Söz konusu işlemle elde edilen tuzlu suyun 40 kilometrelik bir hat aracılığıyla Tuz Gölü'ne aynı yoğunlukta deşarj edildiğine dikkati çeken Kaymaz, "Böylece Tuz Gölü'nde flamingolar için bir yaşam alanı da oluşturmaktayız. Geçmiş yıllara baktığımızda flamingoların sayısında çok ciddi bir artış olduğunu gözlemlemekteyiz." dedi.

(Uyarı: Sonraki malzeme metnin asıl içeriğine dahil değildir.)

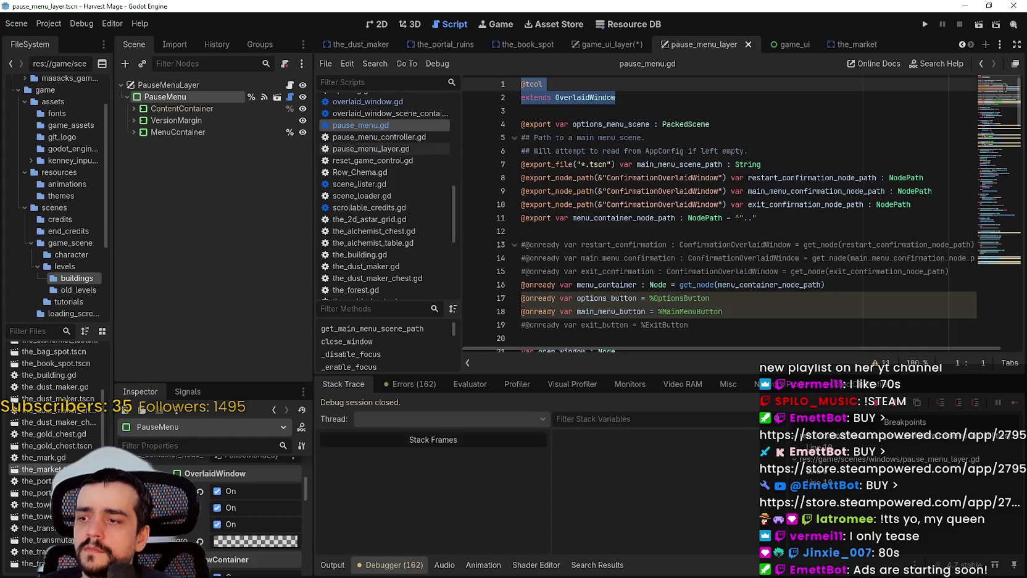
left_click_drag(618, 98, 521, 84)
key("ctrl+c")
left_click(602, 45)
key("ctrl+a")
key("ctrl+v")
key("ctrl+s")
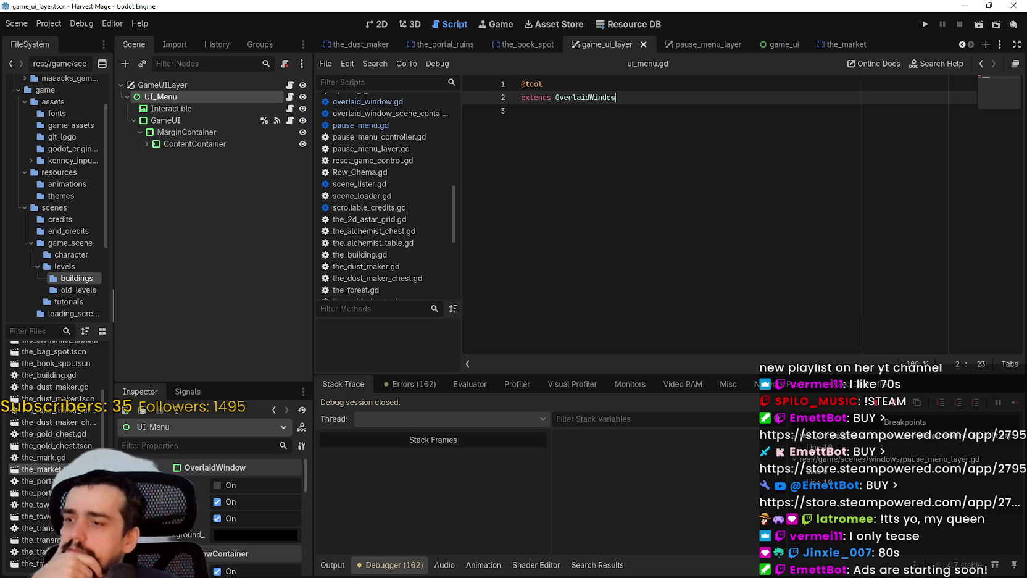
Enlarge the Inspector and review UI_Menu's Content and Title properties.
left_click_drag(208, 383, 218, 185)
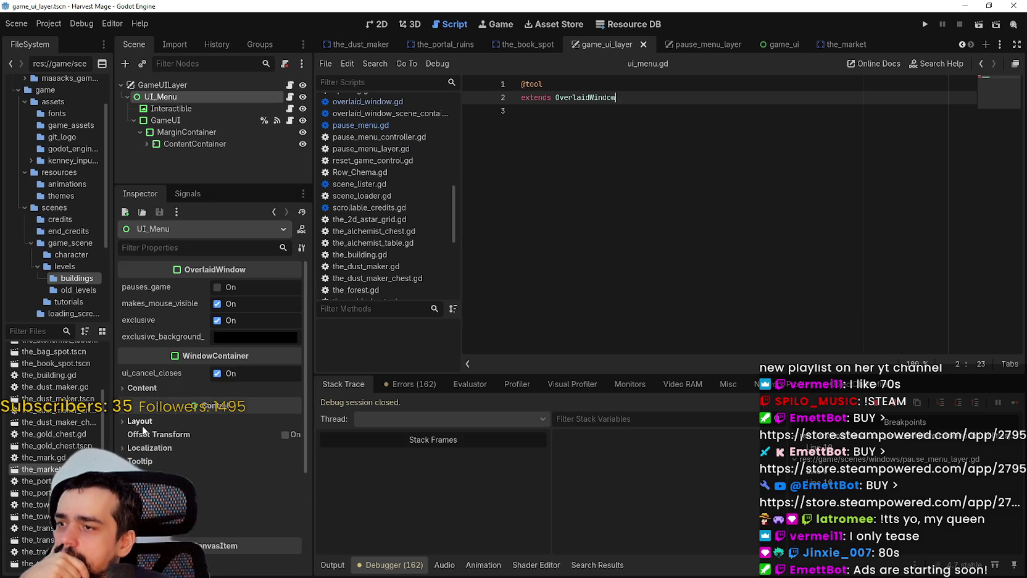
left_click(133, 388)
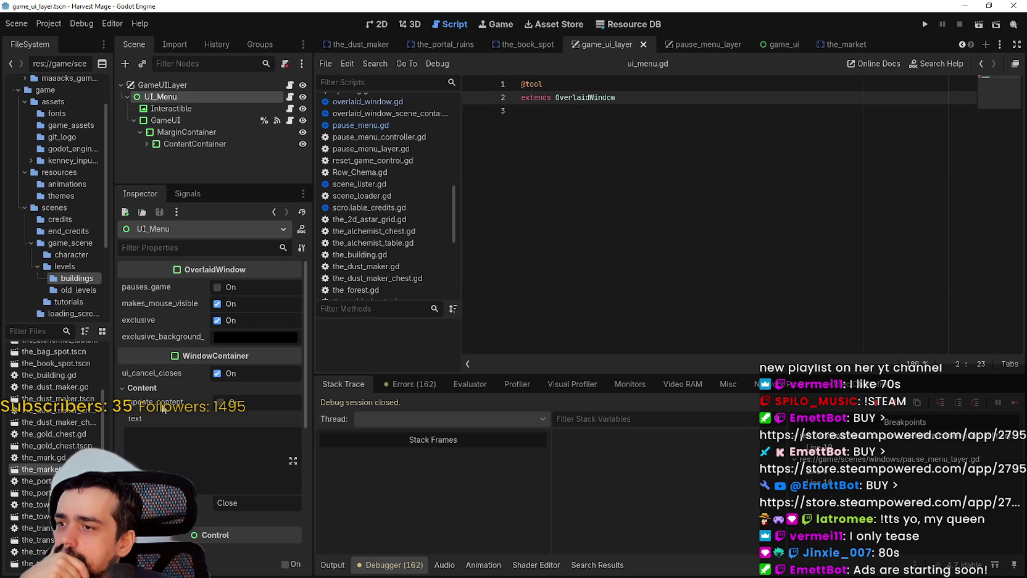
scroll(213, 470, "down", 4)
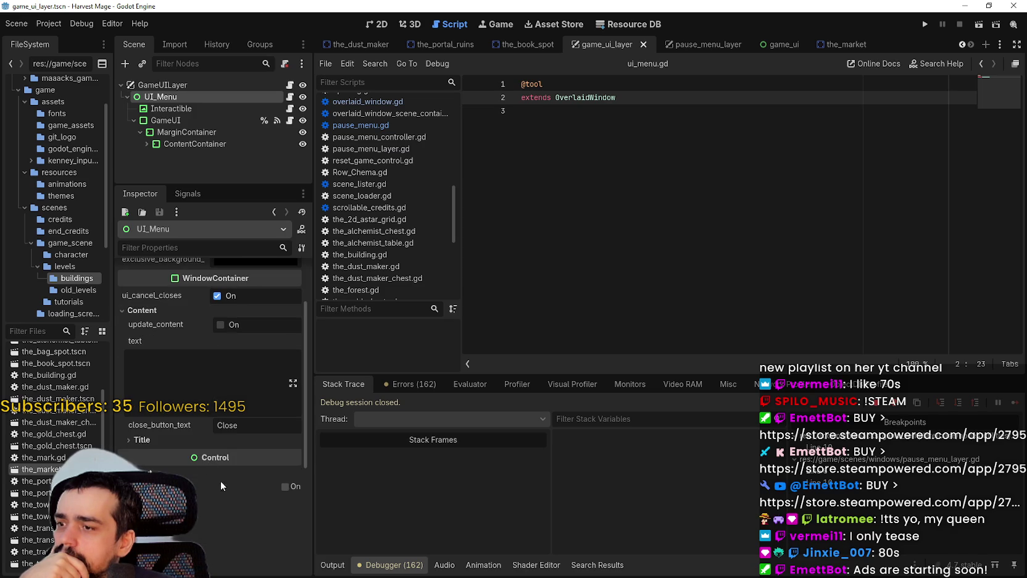
left_click(149, 403)
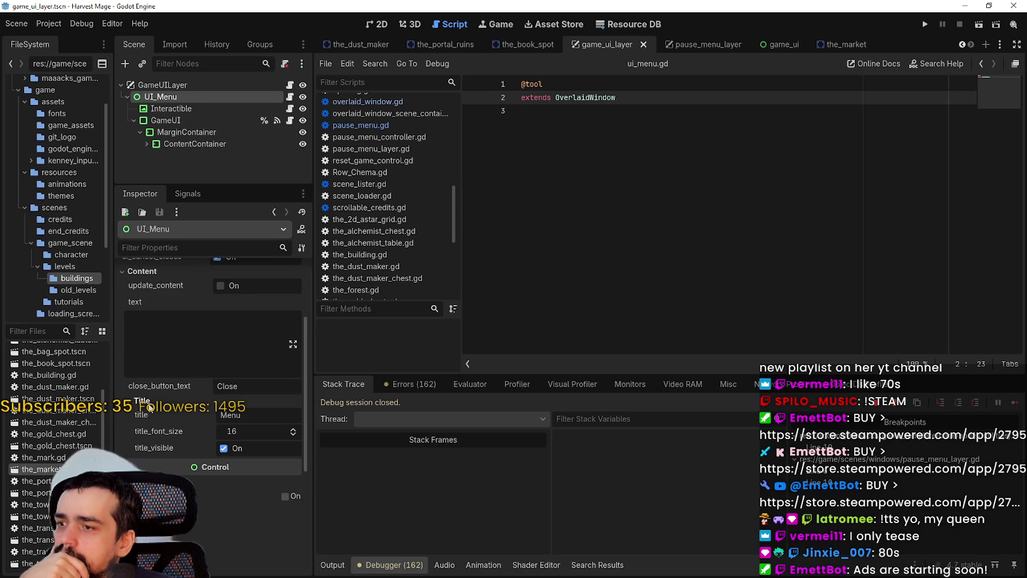
left_click(148, 401)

Tesisin işleyişini anlatan Kaymaz, şunları kaydetti:
"Kayseri-Konya ana hattından aldığımız doğal gaza öncelikli olarak bir ön filtreleme işlemi yapıyoruz. Daha sonra aldığımız gazın ölçümlerini yapıyoruz. Ortalama 70-75 barda aldığımız gazı, kompresörler vasıtasıyla 200 bara çıkararak yer altına depoluyoruz. Daha sonra, ihtiyaç halinde Ankara'daki SCADA merkezimizden ve gaz kontrol merkezimizin talebi üzerine tesislerimiz geri üretim için devreye girmekte. Kuyulardaki gazı öncelikli olarak içerisinde herhangi bir su gazı ve benzeri maddelerden arındırmak için ön filtrelemeye tabi tutuyoruz. Isıtma gerekiyorsa ısıtma işlemlerini yaparak, basınç düşürme ve akabinde kurutma işlemini yaparak ölçümleme sonrasında ana hattımıza tekrar geri veriyoruz."
Kaymaz, devam eden kapasite arttırma çalışmalarıyla ilgili, "Tesisimiz şu anda 40 milyon metreküp günlük geri üretim kapasitesine sahip. Genişleme projemizle birlikte 80 milyon metreküp günlük geri üretim kapasitesiyle pik zamanlarda Türkiye'nin günlük gaz ihtiyacının yüzde 25'ini karşılayacağız." diye konuştu.
Depolama tesisleriyle tüketicinin kesintisiz doğal gaz kullanımının sağlandığını aktaran Kaymaz, tesisin kış dönemine yüzde 100 doluluk oranıyla girdiğini sözlerine ekledi.